In un primo momento, in sede di tentativo obbligatorio di conciliazione, il magistrato proponeva di chiudere la controversia con il riconoscimento in favore della ricorrente della somma omnia comprensiva di 75 mila euro; l’amministrazione accettava l’accordo stragiudiziale in questi termini, ma la lavoratrice si opponeva, in quanto tale somma, molto lontana dai 380 mila euro da lei inizialmente richiesti, non teneva conto a suo avviso delle spese legali che ella aveva dovuto affrontare per incardinare il processo.

Fallito pertanto il tentativo di conciliazione, il giudice, dopo aver assistito alla formazione della prova, si pronunciava nel merito, accogliendo soltanto in parte le domande della ricorrente.

Anzitutto veniva esclusa ogni responsabilità a chi era subentrato alla ex comandante nel ruolo di comandante della polizia municipale, così come pure era esclusa una responsabilità della dirigente dell’ufficio del personale, nel frattempo deceduta.

Il giudice accoglieva poi la domanda relativa all’accertamento del demansionamento e del mobbing, a suo avviso sufficientemente provati, anche se il danno prodotto era quantificato in misura molto diversa rispetto alle pretese della parte ricorrente.

Veniva infatti riconosciuto un risarcimento di soli 30 mila euro, somma di molto inferiore anche a quella che era stata individuata nel corso del tentativo di conciliazione, peraltro accettata dalla controparte.

Per effetto della superiore sentenza, oltre all’importo ricevuto a titolo di ristoro, l’ex comandante otteneva la reintegrazione al comando di Via Del Taglio, ove tornava a ricoprire un incarico direttivo, conformemente a quelle che erano le mansioni per le quali era stata assunta.
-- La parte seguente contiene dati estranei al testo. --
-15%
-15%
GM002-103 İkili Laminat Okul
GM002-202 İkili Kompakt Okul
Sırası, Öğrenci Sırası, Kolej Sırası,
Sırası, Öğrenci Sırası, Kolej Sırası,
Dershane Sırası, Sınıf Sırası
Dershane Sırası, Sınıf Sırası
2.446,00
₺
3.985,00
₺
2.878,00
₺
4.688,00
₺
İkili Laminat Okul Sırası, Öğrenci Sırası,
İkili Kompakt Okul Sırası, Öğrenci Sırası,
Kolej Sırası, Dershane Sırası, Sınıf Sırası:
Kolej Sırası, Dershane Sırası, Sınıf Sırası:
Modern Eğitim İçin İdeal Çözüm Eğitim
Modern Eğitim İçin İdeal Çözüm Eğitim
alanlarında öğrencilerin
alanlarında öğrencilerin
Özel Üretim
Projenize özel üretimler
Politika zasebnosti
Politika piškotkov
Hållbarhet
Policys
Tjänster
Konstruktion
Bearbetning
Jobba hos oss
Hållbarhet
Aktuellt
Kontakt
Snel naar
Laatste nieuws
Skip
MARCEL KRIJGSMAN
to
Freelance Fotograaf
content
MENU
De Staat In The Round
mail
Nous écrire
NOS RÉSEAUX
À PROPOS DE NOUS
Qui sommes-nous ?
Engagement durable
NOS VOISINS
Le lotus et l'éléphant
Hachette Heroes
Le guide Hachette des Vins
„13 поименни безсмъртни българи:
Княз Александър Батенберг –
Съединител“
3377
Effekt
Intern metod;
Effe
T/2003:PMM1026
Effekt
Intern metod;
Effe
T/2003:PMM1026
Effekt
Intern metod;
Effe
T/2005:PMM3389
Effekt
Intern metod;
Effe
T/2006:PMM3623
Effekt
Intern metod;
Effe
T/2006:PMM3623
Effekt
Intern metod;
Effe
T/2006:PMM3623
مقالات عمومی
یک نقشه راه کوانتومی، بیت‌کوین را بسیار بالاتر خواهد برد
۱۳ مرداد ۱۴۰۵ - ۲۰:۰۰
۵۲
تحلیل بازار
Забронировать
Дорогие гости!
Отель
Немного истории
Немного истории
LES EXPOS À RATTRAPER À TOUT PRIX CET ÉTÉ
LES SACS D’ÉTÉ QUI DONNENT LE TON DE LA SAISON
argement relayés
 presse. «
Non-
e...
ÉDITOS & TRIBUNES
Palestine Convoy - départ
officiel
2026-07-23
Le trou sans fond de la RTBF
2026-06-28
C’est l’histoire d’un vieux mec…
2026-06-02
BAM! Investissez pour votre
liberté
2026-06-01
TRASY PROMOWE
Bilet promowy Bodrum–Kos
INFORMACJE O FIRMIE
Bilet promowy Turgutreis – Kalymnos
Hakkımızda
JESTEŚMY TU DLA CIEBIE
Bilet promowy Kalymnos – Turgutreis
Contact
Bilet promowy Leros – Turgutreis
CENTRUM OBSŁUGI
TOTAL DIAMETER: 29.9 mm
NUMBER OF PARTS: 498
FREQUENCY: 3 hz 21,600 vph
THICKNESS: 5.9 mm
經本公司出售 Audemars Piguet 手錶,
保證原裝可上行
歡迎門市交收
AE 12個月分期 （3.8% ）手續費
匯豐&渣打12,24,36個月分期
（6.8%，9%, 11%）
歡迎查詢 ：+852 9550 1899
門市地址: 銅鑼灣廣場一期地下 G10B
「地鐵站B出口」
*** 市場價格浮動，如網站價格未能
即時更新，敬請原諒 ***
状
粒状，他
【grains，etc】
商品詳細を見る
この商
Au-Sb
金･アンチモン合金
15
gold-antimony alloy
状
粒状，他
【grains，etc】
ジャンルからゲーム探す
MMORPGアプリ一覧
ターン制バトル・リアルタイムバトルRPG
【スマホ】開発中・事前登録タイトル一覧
Esistono due tipologie di cause di lavoro dirette a far accertare una condotta mobbizzante del datore di lavoro, nonché l’assegnazione ad attività deteriori rispetto a quelle che si dovrebbero ricoprire: vi sono quelle in cui effettivamente il lavoratore merita un ristoro per il grave pregiudizio subìto, anche in termini di danno alla salute, e poi vi sono le controversie che hanno natura meramente pretestuosa, in cui, pur di arrecare un qualche fastidio al proprio datore, si cerca di mettere insieme una causa e di ottenere qualche spiccio arrotondando quanto già per anni ottenuto con la busta paga.

Pur individuandosi sempre nel lavoratore la parte debole del rapporto contrattuale, non sempre è così. È vero, le condotte in oggetto, di demansionamento e mobbing, sono odiose ed umilianti, ma solo nel caso in cui effettivamente si siano realizzate.